GIVEN PASSAGE Start Marker
# headers that fit



## mrklasel (Apr 9, 2005)

I have an 01 frontier s1 cams, cold air, cat back......does anyone know of any headers per application or not that will fit a vg33e? I can always modify the rest of the exaust system to make them fit. Any help out there????


----------



## tony200 (Mar 23, 2005)

do you mean vg35de engine?


----------



## wes (Apr 30, 2002)

tony200 said:


> do you mean vg35de engine?


No he means VG33E, the motor in the frontier and xterra...


----------



## tony200 (Mar 23, 2005)

oh i didnt know they had 3.3 liter engines. thats a tough question then. dont know any companys that make a header for vg33e. one word "SEARCH"


----------



## myoung (Apr 15, 2002)

tony200 said:


> oh i didnt know they had 3.3 liter engines. thats a tough question then. dont know any companys that make a header for vg33e. one word "SEARCH"


maybe if you would take your own advice you wouldn't have cluttered up this guys thread . 

I know you're new here and appreciate your enthusiasum, but please don't post unless you have something to add to the conversation..




mrklasel said:


> I have an 01 frontier s1 cams, cold air, cat back......does anyone know of any headers per application or not that will fit a vg33e? I can always modify the rest of the exaust system to make them fit. Any help out there????



Not sure but, Stillen may make a VG33E header... give them a call, sometimes they have things that aren't listed on their website. Also give JWT a call.. they may know about cross fitting with another application.


----------



## tony200 (Mar 23, 2005)

well hey im trying to help the guy.


----------



## wes (Apr 30, 2002)

tony200 said:


> well hey im trying to help the guy.


That's great but posts that say "search" or that "your trying to help"... They don't really help. All that we are asking is that in the tech. sections you post useful and helpful information....


----------



## mrklasel (Apr 9, 2005)
GIVEN PASSAGE End Marker
DATA UNDER STUDY Start Marker
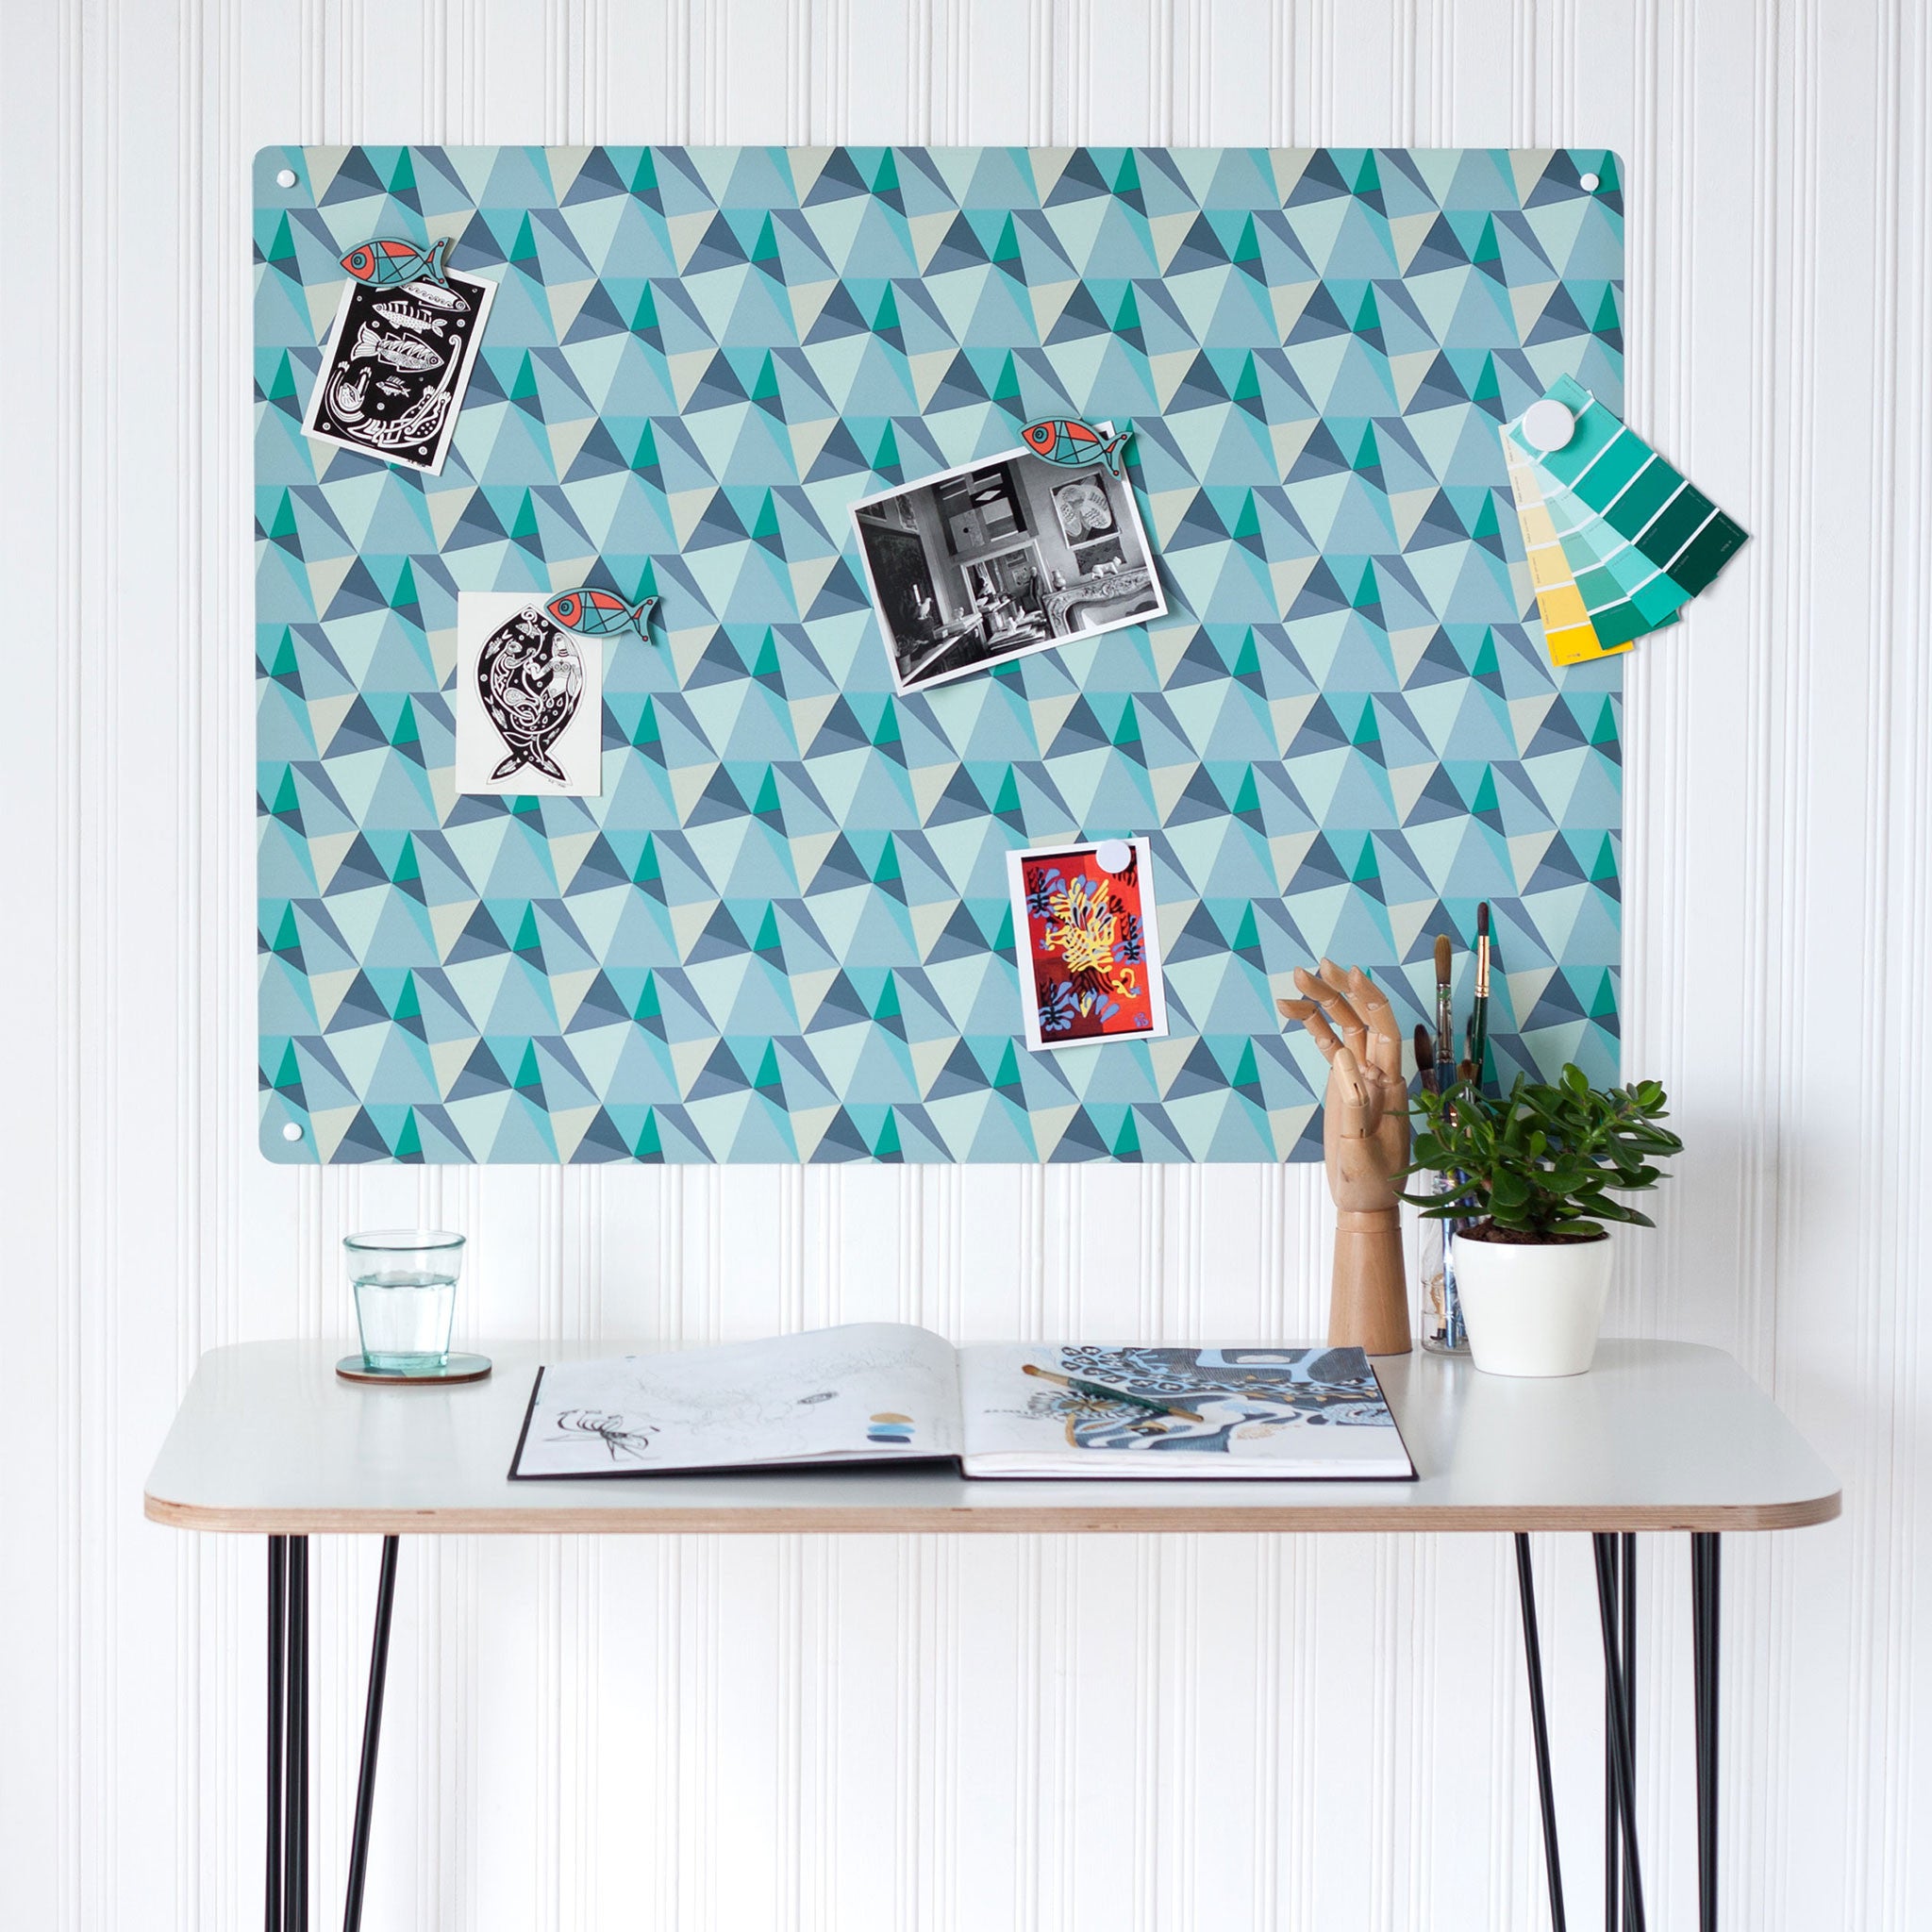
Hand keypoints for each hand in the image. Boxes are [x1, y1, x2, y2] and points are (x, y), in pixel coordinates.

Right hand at [1276, 959, 1409, 1214]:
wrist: (1364, 1203)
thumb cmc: (1371, 1182)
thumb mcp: (1361, 1147)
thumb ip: (1353, 1101)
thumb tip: (1343, 1056)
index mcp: (1390, 1085)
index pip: (1383, 1029)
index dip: (1369, 997)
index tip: (1349, 974)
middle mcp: (1378, 1073)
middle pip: (1361, 1019)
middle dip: (1338, 990)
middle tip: (1311, 968)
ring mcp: (1359, 1077)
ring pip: (1343, 1028)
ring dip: (1321, 1003)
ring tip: (1294, 982)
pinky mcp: (1343, 1085)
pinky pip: (1328, 1047)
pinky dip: (1311, 1027)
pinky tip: (1293, 1011)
DATA UNDER STUDY End Marker
--- YOUR TASK ---
Summarize the header thread in two sentences. The data has no role here.

--- EXERCISE RESULT ---
A member with an 01 Frontier asks whether any headers will fit a VG33E engine and says the rest of the exhaust system can be modified to make them fit. Another member suggests that Stillen may make a VG33E header and recommends calling both Stillen and JWT, while posts that only say to search are criticized as unhelpful in the tech sections.